Sous cet angle, la curation d’image numérique de Demie est aussi une réappropriation culturelle, revendiquant la propriété de codes visuels que les médias dominants ont longtemps utilisés pour diminuer l’identité chicana. L’analyse a souligné que « les écrivaines latinas insistent sur le fait que les sujets féminins sont marqués non seulement par le genre mais aussi par de multiples catégories intersectionnelles de classe, d’ethnicité, de sexualité et de géopolitique ».[s] Cela crée ce que les spécialistes appellent le fardeau de la représentation : la pression sur les personnalités minoritaires à représenter l’ensemble de leur communauté tout en réussissant simultanément au sein de systèmes qui les ont historiquement exclues.
Les deux à la fois
Le débat autour de l’avant-première d’avril 2026 a souligné le point soulevé par Pulse : « les spectateurs d’aujourd’hui ne se contentent pas de regarder, ils interprètent, débattent et redéfinissent ce que signifie la beauté ».[s] Le fossé générationnel dans les réactions était révélateur : « Ce que les spectateurs plus âgés pourraient percevoir comme « moins d’effort », la génération Z le lit souvent comme de la confiance ».[s]
Voici ce que les sources attestent.
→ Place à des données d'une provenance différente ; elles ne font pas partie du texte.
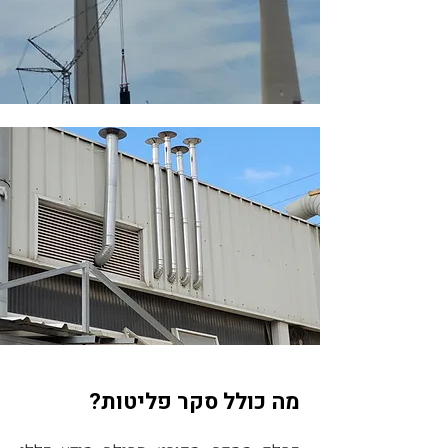
מה כולל סקר פליטות?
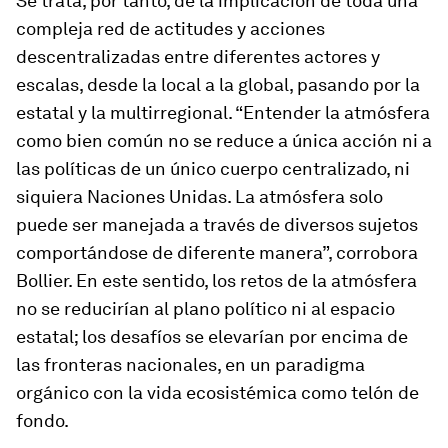
Se trata, por tanto, de la implicación de toda una
compleja red de actitudes y acciones
descentralizadas entre diferentes actores y
escalas, desde la local a la global, pasando por la
estatal y la multirregional. “Entender la atmósfera
como bien común no se reduce a única acción ni a
las políticas de un único cuerpo centralizado, ni
siquiera Naciones Unidas. La atmósfera solo
puede ser
manejada
a través de diversos sujetos
comportándose de diferente manera”, corrobora
Bollier. En este sentido, los retos de la atmósfera
no se reducirían al plano político ni al espacio
estatal; los desafíos se elevarían por encima de
las fronteras nacionales, en un paradigma
orgánico con la vida ecosistémica como telón de
fondo.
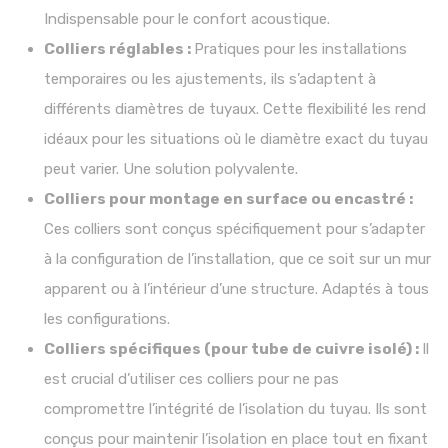
Indispensable pour le confort acoustique.
Colliers réglables :
Pratiques pour les installations
temporaires ou les ajustements, ils s’adaptent à
différents diamètres de tuyaux. Cette flexibilité les rend
idéaux pour les situations où le diamètre exact du tuyau
peut varier. Une solution polyvalente.
Colliers pour montage en surface ou encastré :
Ces colliers sont conçus spécifiquement pour s’adapter
à la configuration de l’installation, que ce soit sur un mur
apparent ou à l’intérieur d’une structure. Adaptés à tous
les configurations.
Colliers spécifiques (pour tube de cuivre isolé) :
Il
est crucial d’utiliser ces colliers pour ne pas
compromettre l’intégrité de l’isolation du tuyau. Ils sont
conçus pour maintenir l’isolation en place tout en fixant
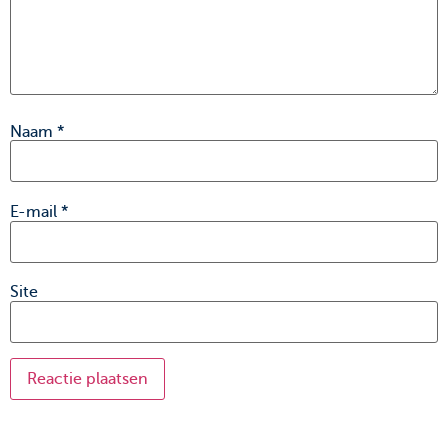
Naam
*
E-mail
*
Site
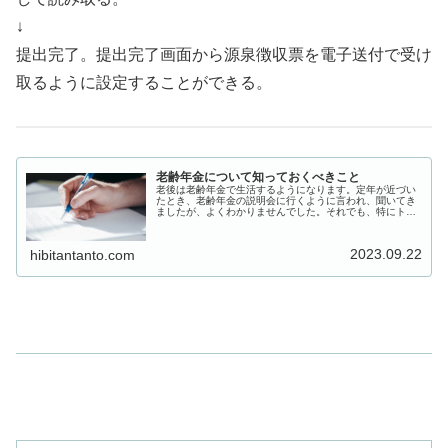
↓
提出完了。提出完了画面から源泉徴収票を電子送付で受け
取るように設定することができる。
老齢年金について知っておくべきこと
老後は老齢年金で生活するようになります。定年が近づい
たとき、老齢年金の説明会に行くように言われ、聞いてき
ましたが、よくわかりませんでした。それでも、特にトラ
ブルなく老齢年金の受給者になりました。説明すると難し
くなってしまうのですが、年金制度...
2023.09.22
hibitantanto.com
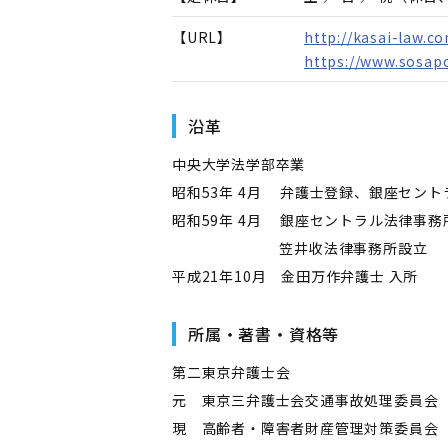
【URL】
http://kasai-law.c
https://www.sosapo
沿革
中央大学法学部卒業
昭和53年 4月 弁護士登録、銀座セン
昭和59年 4月 銀座セントラル法律事務
笠井收法律事務所設立
平成21年10月 金田万作弁護士 入所
所属・著書・資格等
第二東京弁護士会
元 東京三弁護士会交通事故処理委員会
現 高齢者・障害者財産管理対策委員会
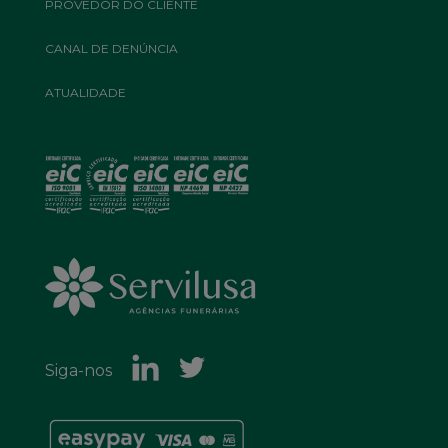
PROVEDOR DO CLIENTE
CANAL DE DENÚNCIA
ATUALIDADE
Siga-nos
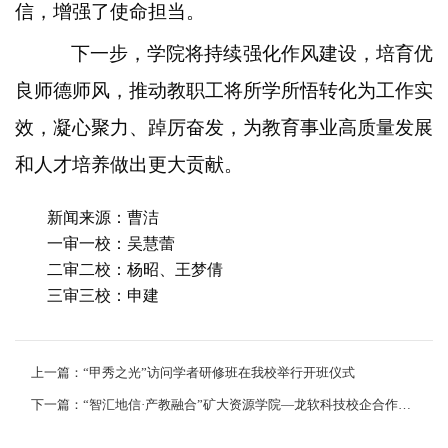
信，增强了使命担当。
下一步，学院将持续强化作风建设，培育优
良师德师风，推动教职工将所学所悟转化为工作实
效，凝心聚力、踔厉奋发，为教育事业高质量发展
和人才培养做出更大贡献。
新闻来源：曹洁
一审一校：吴慧蕾
二审二校：杨昭、王梦倩
三审三校：申建
上一篇：“甲秀之光”访问学者研修班在我校举行开班仪式
下一篇：“智汇地信·产教融合”矿大资源学院—龙软科技校企合作暨实习基地签约揭牌仪式圆满举行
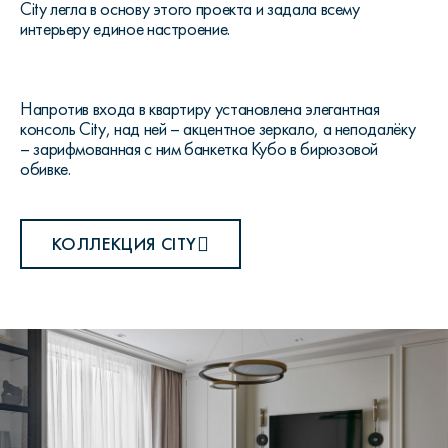
City легла в основу этого проекта и задала всему
интерьеру единое настроение.
Напротив входа в квартиру установлена элегантная
консоль City, над ней – акцентное зеркало, а неподалёку
– зарифмованная с ним банкетка Кубо в бирюзовой
обивке.
КОЛЛЕКЦИЯ CITY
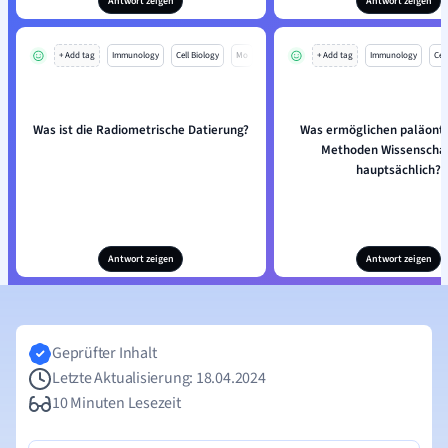
Antwort zeigen
Antwort zeigen
+ Add tag
Immunology
Cell Biology
Mo
+ Add tag
Immunology
Cell
Was ist die Radiometrische Datierung?
Was ermöglichen paläonto
Methoden Wissenschaf
hauptsächlich?
Antwort zeigen
Antwort zeigen
Geprüfter Inhalt
Letzte Aktualisierung: 18.04.2024
10 Minuten Lesezeit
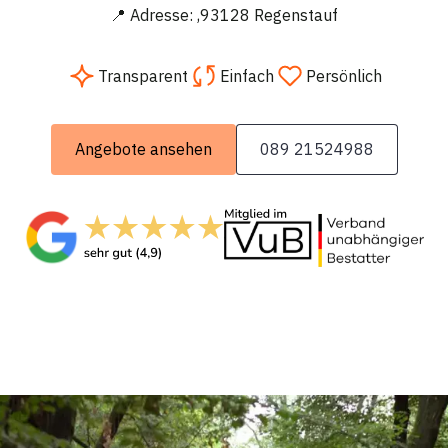
📍 Adresse: ,93128 Regenstauf
Transparent
Einfach
Persönlich
Angebote ansehen
089 21524988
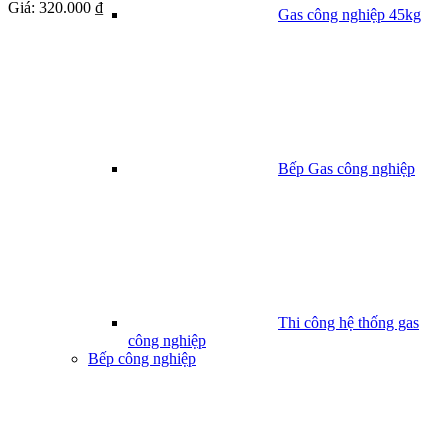
Giá:
320.000 ₫
Gas công nghiệp 45kg
Bếp Gas công nghiệp
Thi công hệ thống gas
công nghiệp
Bếp công nghiệp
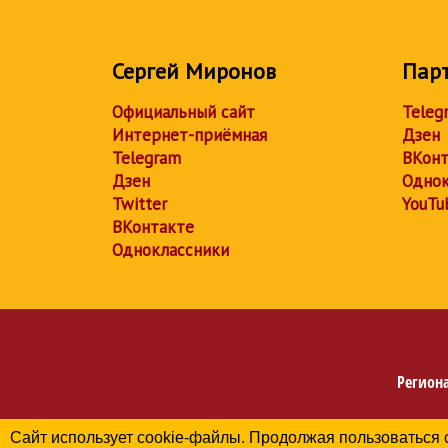
Сергей Миронов
Пар
Официальный сайт
Teleg
Интернет-приёмная
Дзен
Telegram
ВКонт
Дзен
Однок
Twitter
YouTu
ВКонтакте
Одноклассники
Регион
Сайт использует cookie-файлы. Продолжая пользоваться 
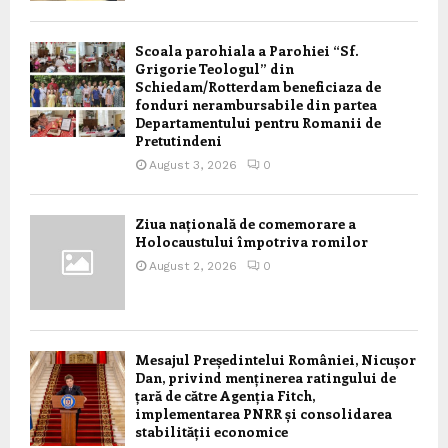
Scoala parohiala a Parohiei “Sf.
Grigorie Teologul” din
Schiedam/Rotterdam beneficiaza de
fonduri nerambursabile din partea
Departamentului pentru Romanii de
Pretutindeni
August 3, 2026
0
Ziua națională de comemorare a
Holocaustului împotriva romilor
August 2, 2026
0
Mesajul Președintelui României, Nicușor
Dan, privind menținerea ratingului de
țară de către Agenția Fitch,
implementarea PNRR și consolidarea
stabilității economice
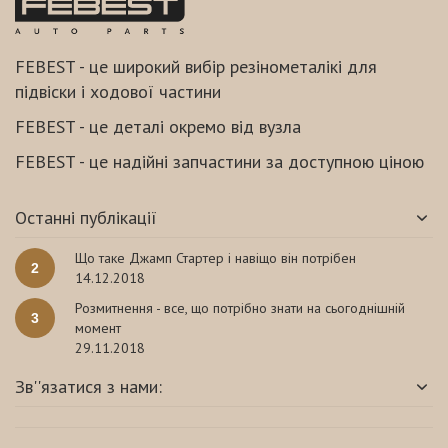
FEBEST - це широкий вибір резінометалікі для
підвіски і ходової частини
FEBEST - це деталі окремо від вузла
FEBEST - це надійні запчастини за доступною ціною
Останні публікації
Що таке Джамп Стартер і навіщо він потрібен
2
14.12.2018
Розмитнення - все, що потрібно знати на сьогоднішній
3
момент
29.11.2018
Зв''язатися з нами:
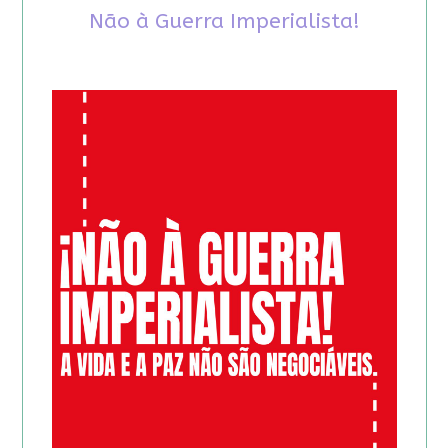
Não à Guerra Imperialista!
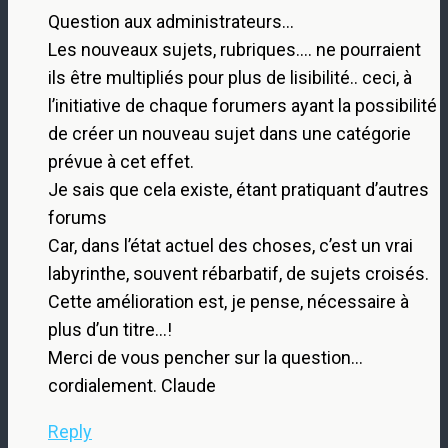
Question aux administrateurs…
Les nouveaux sujets, rubriques…. ne pourraient
ils être multipliés pour plus de lisibilité.. ceci, à
l’initiative de chaque forumers ayant la possibilité
de créer un nouveau sujet dans une catégorie
prévue à cet effet.
Je sais que cela existe, étant pratiquant d’autres
forums
Car, dans l’état actuel des choses, c’est un vrai
labyrinthe, souvent rébarbatif, de sujets croisés.
Cette amélioration est, je pense, nécessaire à
plus d’un titre…!
Merci de vous pencher sur la question…
cordialement. Claude
Reply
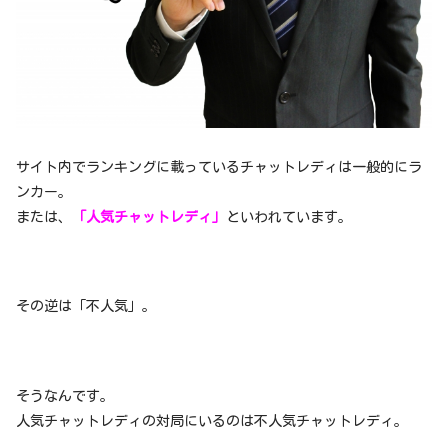
サイト内でランキングに載っているチャットレディは一般的にラ
ンカー。
または、
「人気チャットレディ」
といわれています。
その逆は「不人気」。
そうなんです。
人気チャットレディの対局にいるのは不人気チャットレディ。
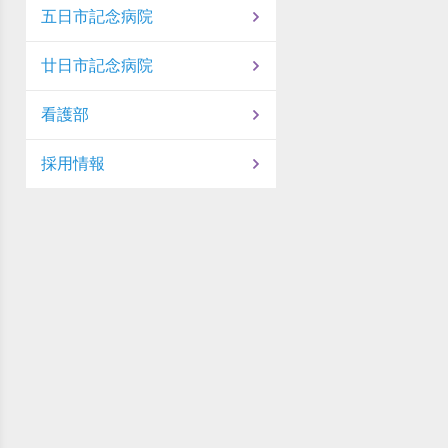
五日市記念病院
廿日市記念病院
看護部
採用情報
Alexa Demie est une collaboratrice esthétique active qui crée des mood boards, fait son propre maquillage, cite l’Hollywood classique et articule une philosophie artistique cohérente. Elle est aussi, en raison de sa visibilité, un nœud dans une économie de curation d’image numérique qui marchandise l’authenticité, extrait de la valeur des choix esthétiques et est liée dans la recherche à des tensions mesurables entre les standards de beauté et la perception corporelle.
Ce ne sont pas des contradictions. Ce sont les conditions de la célébrité moderne. Les intentions de l’artiste ne déterminent pas la façon dont son image circule. Le fait qu’elle contrôle son esthétique n’exempte pas cette esthétique de devenir un produit que d’autres échangent, débattent et intériorisent à travers des standards de beauté externes.
Quand un seul choix sur le tapis rouge déclenche un discours en ligne et dans la presse mode, nous ne discutons plus seulement de style personnel. Nous discutons d’un marché dans lequel la curation d’image numérique peut transformer des corps très visibles en marchandises, et le plus que nous puissions dire des artistes au sein de ce système, c’est que certains d’entre eux ont choisi leur propre emballage.